Have the economic burdens imposed by under-employment, poverty, hunger, and homelessness put such pressure on parents and their children that families fall prey to our failures?  Unless they come from a shrinking background of economic and social privilege, many of the young people I speak with have lost any hope of going to college or ever having a house and raising a family in it.

Are the social norms that once regulated to some degree a common sense of community behavior and encouraged achievement so eroded by our screen and celebrity cultures that our young people are now lost?

When I get discouraged about the choices we often make as a society  ̶   essentially pitting profit against community wellbeing   ̶   I look to the accomplishments and success of our young people as a sign that all is not lost and that our world may well have a future.

The recent success of the 16 young Montanans, from five to 22 years old in the Montana Supreme Court who claimed that “climate change has jeopardized their recreation, traditions, mental and physical health” greatly lifted my spirits. Our young people spoke out and the law required us to listen.

Watching some thirty kids recently gather in a formal garden in Craftsbury to perform Shakespeare’s Twelfth Night and therefrom elicit all the underlying nuance, comedy, and farce made my summer.

I try never to miss a performance of the Youth Opera Company of Vermont. Just watching teens studying and performing grand opera lightens my spirit and refuels my hopes for our world.

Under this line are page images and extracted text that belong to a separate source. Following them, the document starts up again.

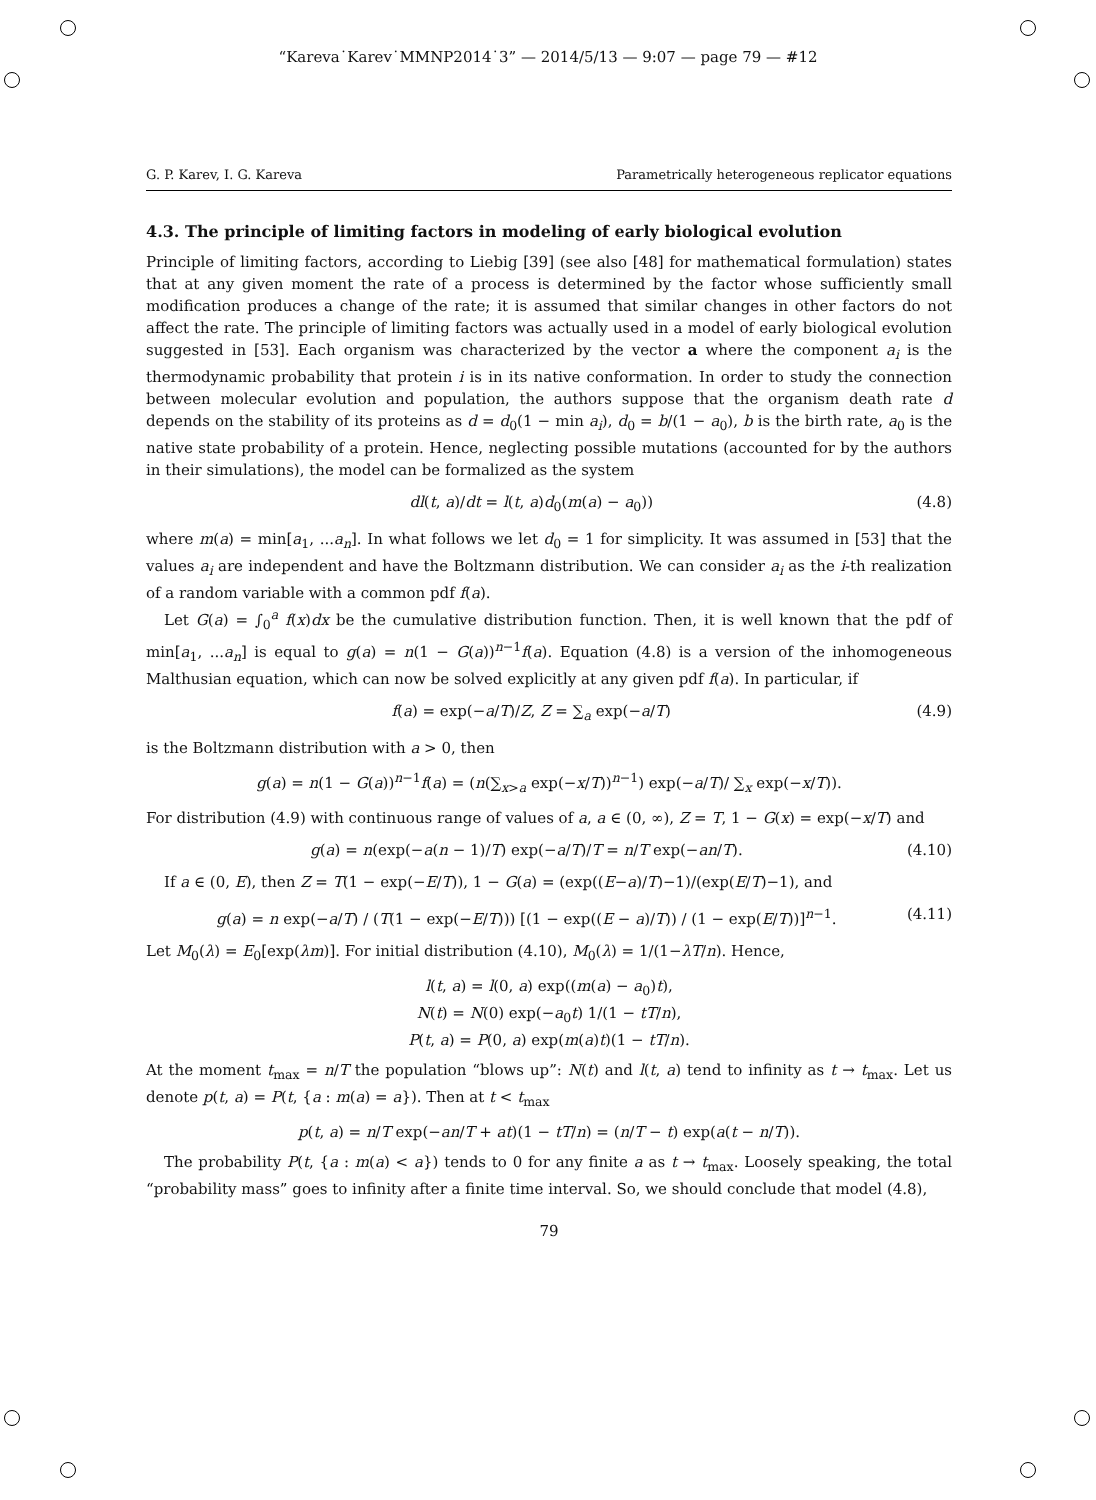“Kareva˙Karev˙MMNP2014˙3” — 2014/5/13 — 9:07 — page 79 — #12
G. P. Karev, I. G. Kareva Parametrically heterogeneous replicator equations
4.3. The principle of limiting factors in modeling of early biological evolution
Principle of limiting factors, according to Liebig [39] (see also [48] for mathematical formulation) states that at any given moment the rate of a process is determined by the factor whose sufficiently small modification produces a change of the rate; it is assumed that similar changes in other factors do not affect the rate. The principle of limiting factors was actually used in a model of early biological evolution suggested in [53]. Each organism was characterized by the vector a where the component a<sub>i</sub> is the thermodynamic probability that protein i is in its native conformation. In order to study the connection between molecular evolution and population, the authors suppose that the organism death rate d depends on the stability of its proteins as d = d<sub>0</sub>(1 − min a<sub>i</sub>), d<sub>0</sub> = b/(1 − a<sub>0</sub>), b is the birth rate, a<sub>0</sub> is the native state probability of a protein. Hence, neglecting possible mutations (accounted for by the authors in their simulations), the model can be formalized as the system
dl(t, a)/dt = l(t, a)d<sub>0</sub>(m(a) − a<sub>0</sub>)) (4.8)
where m(a) = min[a<sub>1</sub>, ...a<sub>n</sub>]. In what follows we let d<sub>0</sub> = 1 for simplicity. It was assumed in [53] that the values a<sub>i</sub> are independent and have the Boltzmann distribution. We can consider a<sub>i</sub> as the i-th realization of a random variable with a common pdf f(a).
Let G(a) = ∫<sub>0</sub><sup>a</sup> f(x)dx be the cumulative distribution function. Then, it is well known that the pdf of min[a<sub>1</sub>, ...a<sub>n</sub>] is equal to g(a) = n(1 − G(a))<sup>n−1</sup>f(a). Equation (4.8) is a version of the inhomogeneous Malthusian equation, which can now be solved explicitly at any given pdf f(a). In particular, if
f(a) = exp(−a/T)/Z, Z = ∑<sub>a</sub> exp(−a/T) (4.9)
is the Boltzmann distribution with a > 0, then
g(a) = n(1 − G(a))<sup>n−1</sup>f(a) = (n(∑<sub>x>a</sub> exp(−x/T))<sup>n−1</sup>) exp(−a/T)/ ∑<sub>x</sub> exp(−x/T)).
For distribution (4.9) with continuous range of values of a, a ∈ (0, ∞), Z = T, 1 − G(x) = exp(−x/T) and
g(a) = n(exp(−a(n − 1)/T) exp(−a/T)/T = n/T exp(−an/T). (4.10)
If a ∈ (0, E), then Z = T(1 − exp(−E/T)), 1 − G(a) = (exp((E−a)/T)−1)/(exp(E/T)−1), and
g(a) = n exp(−a/T) / (T(1 − exp(−E/T))) [(1 − exp((E − a)/T)) / (1 − exp(E/T))]<sup>n−1</sup>. (4.11)
Let M<sub>0</sub>(λ) = E<sub>0</sub>[exp(λm)]. For initial distribution (4.10), M<sub>0</sub>(λ) = 1/(1−λT/n). Hence,
l(t, a) = l(0, a) exp((m(a) − a<sub>0</sub>)t),
N(t) = N(0) exp(−a<sub>0</sub>t) 1/(1 − tT/n),
P(t, a) = P(0, a) exp(m(a)t)(1 − tT/n).
At the moment t<sub>max</sub> = n/T the population “blows up”: N(t) and l(t, a) tend to infinity as t → t<sub>max</sub>. Let us denote p(t, a) = P(t, {a : m(a) = a}). Then at t < t<sub>max</sub>
p(t, a) = n/T exp(−an/T + at)(1 − tT/n) = (n/T − t) exp(a(t − n/T)).
The probability P(t, {a : m(a) < a}) tends to 0 for any finite a as t → t<sub>max</sub>. Loosely speaking, the total “probability mass” goes to infinity after a finite time interval. So, we should conclude that model (4.8),
79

The Vermont Youth Orchestra Association brings children to the community and healing of great music performance as well. More than 300 musicians in grades 1 – 12 from 63 regional schools gather to learn, study and perform music in performing ensembles, orchestras, training programs, and a private lesson program.

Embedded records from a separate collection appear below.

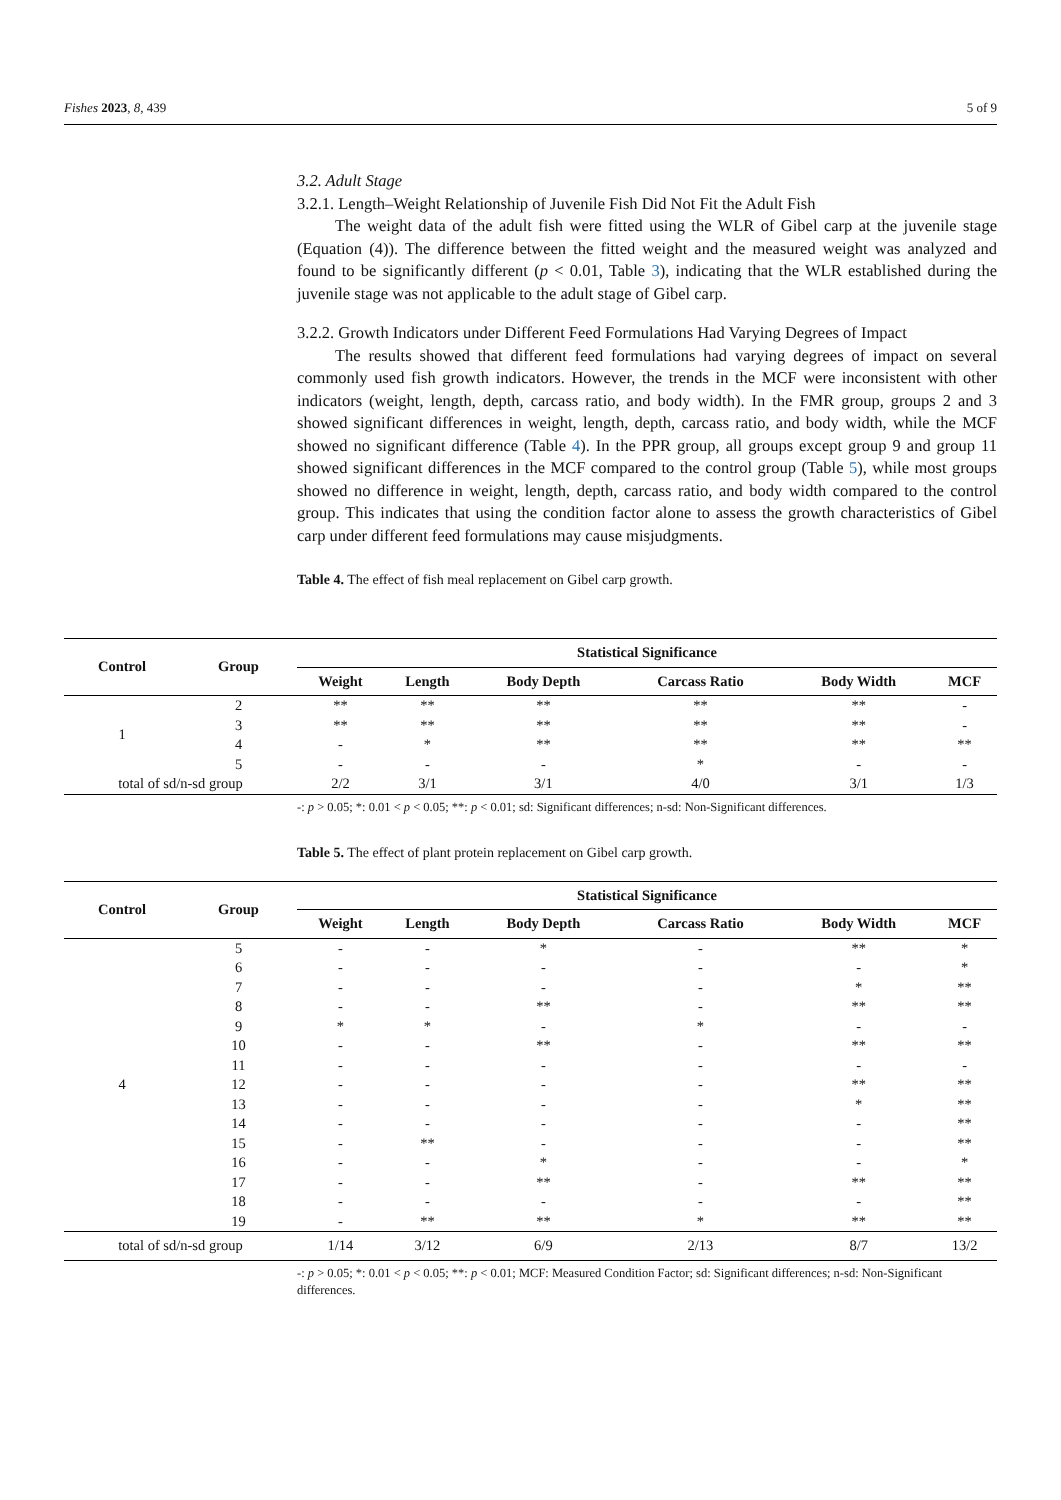Fishes 2023, 8, 439 5 of 9
3.2. Adult Stage
3.2.1. Length–Weight Relationship of Juvenile Fish Did Not Fit the Adult Fish
The weight data of the adult fish were fitted using the WLR of Gibel carp at the juvenile stage (Equation (4)). The difference between the fitted weight and the measured weight was analyzed and found to be significantly different (p < 0.01, Table 3), indicating that the WLR established during the juvenile stage was not applicable to the adult stage of Gibel carp.
3.2.2. Growth Indicators under Different Feed Formulations Had Varying Degrees of Impact
The results showed that different feed formulations had varying degrees of impact on several commonly used fish growth indicators. However, the trends in the MCF were inconsistent with other indicators (weight, length, depth, carcass ratio, and body width). In the FMR group, groups 2 and 3 showed significant differences in weight, length, depth, carcass ratio, and body width, while the MCF showed no significant difference (Table 4). In the PPR group, all groups except group 9 and group 11 showed significant differences in the MCF compared to the control group (Table 5), while most groups showed no difference in weight, length, depth, carcass ratio, and body width compared to the control group. This indicates that using the condition factor alone to assess the growth characteristics of Gibel carp under different feed formulations may cause misjudgments.
Table 4. The effect of fish meal replacement on Gibel carp growth.
| Control | Group | Statistical Significance | | | | | |
| --- | --- | --- | --- | --- | --- | --- | --- |
| | | Weight | Length | Body Depth | Carcass Ratio | Body Width | MCF |
| 1 | 2 | ** | ** | ** | ** | ** | - |
| | 3 | ** | ** | ** | ** | ** | - |
| | 4 | - | * | ** | ** | ** | ** |
| | 5 | - | - | - | * | - | - |
| total of sd/n-sd group | | 2/2 | 3/1 | 3/1 | 4/0 | 3/1 | 1/3 |
-: p > 0.05; *: 0.01 < p < 0.05; **: p < 0.01; sd: Significant differences; n-sd: Non-Significant differences.
Table 5. The effect of plant protein replacement on Gibel carp growth.
| Control | Group | Statistical Significance | | | | | |
| --- | --- | --- | --- | --- | --- | --- | --- |
| | | Weight | Length | Body Depth | Carcass Ratio | Body Width | MCF |
| 4 | 5 | - | - | * | - | ** | * |
| | 6 | - | - | - | - | - | * |
| | 7 | - | - | - | - | * | ** |
| | 8 | - | - | ** | - | ** | ** |
| | 9 | * | * | - | * | - | - |
| | 10 | - | - | ** | - | ** | ** |
| | 11 | - | - | - | - | - | - |
| | 12 | - | - | - | - | ** | ** |
| | 13 | - | - | - | - | * | ** |
| | 14 | - | - | - | - | - | ** |
| | 15 | - | ** | - | - | - | ** |
| | 16 | - | - | * | - | - | * |
| | 17 | - | - | ** | - | ** | ** |
| | 18 | - | - | - | - | - | ** |
| | 19 | - | ** | ** | * | ** | ** |
| total of sd/n-sd group | | 1/14 | 3/12 | 6/9 | 2/13 | 8/7 | 13/2 |
-: p > 0.05; *: 0.01 < p < 0.05; **: p < 0.01; MCF: Measured Condition Factor; sd: Significant differences; n-sd: Non-Significant differences.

The Vermont Youth Conservation Corps works with diverse young people to create experiences in the natural world that teach mutual support and team building, create a culture of belonging and mutual accountability, and safety.

The Mental Health Initiative integrates and shares the resources of over 150 Vermont community-based mental health resources and initiatives to shine the light on local resources and collaborations for family, friends, and neighbors.

Although these successes may lift our spirits and hopes for our young people, we must not deceive ourselves into believing that all is okay with our coming generation.